The mathematical relationship is expressed as: \[K = \frac{\left[\mathrm{Ni}\left(\mathrm{NH}_3\right)_6^{2+}\right]}{\left[\mathrm{Ni}^{2+}\right]\left[\mathrm{NH}_3\right]^6}\]
It shows the concentrations of products over reactants.
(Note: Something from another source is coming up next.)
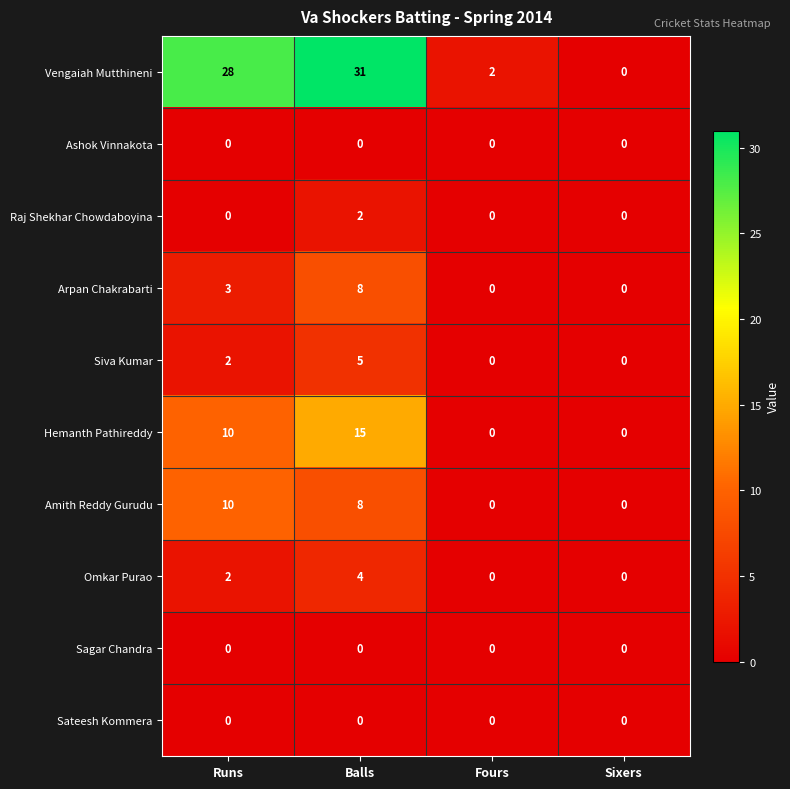

Which category has the highest value in the Vengaiah Mutthineni series?

Balls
In this particular case, since \(K\) is very large, the concentration of \(\mathrm{Ni}^{2+}\) without ligands is practically negligible. Understanding \(K\) is crucial for predicting which form nickel will predominantly exist in at equilibrium.

ICE Table Method

The ICE table method is a systematic approach used to track the Initial concentrations, the Change in concentrations, and the Equilibrium concentrations of species in a reaction. It simplifies solving equilibrium problems by organizing information clearly.
In the exercise:- **I**nitial concentrations: we begin with known concentrations of \(\mathrm{Ni}(\mathrm{NH}_3)_6^{2+}\) and \(\mathrm{NH}_3\). - \(\mathrm{Ni}(\mathrm{NH}_3)_6^{2+}\): 0.20 M - \(\mathrm{NH}_3\): 3.0 M - **C**hange: \(x\) amount of \(\mathrm{Ni}^{2+}\) is produced, impacting both reactants and products. - Ammonia decreases by \(-6x\), reflecting its stoichiometric consumption. - **E**quilibrium: sums the initial with the change. - \(\mathrm{Ni}^{2+}\) is \(x \), approximate as small, determining \(0.20 + x\) By using the ICE table, assumptions like \(x\) is small (relative to initial values) help simplify calculations, demonstrating equilibrium calculations even in complex ion scenarios.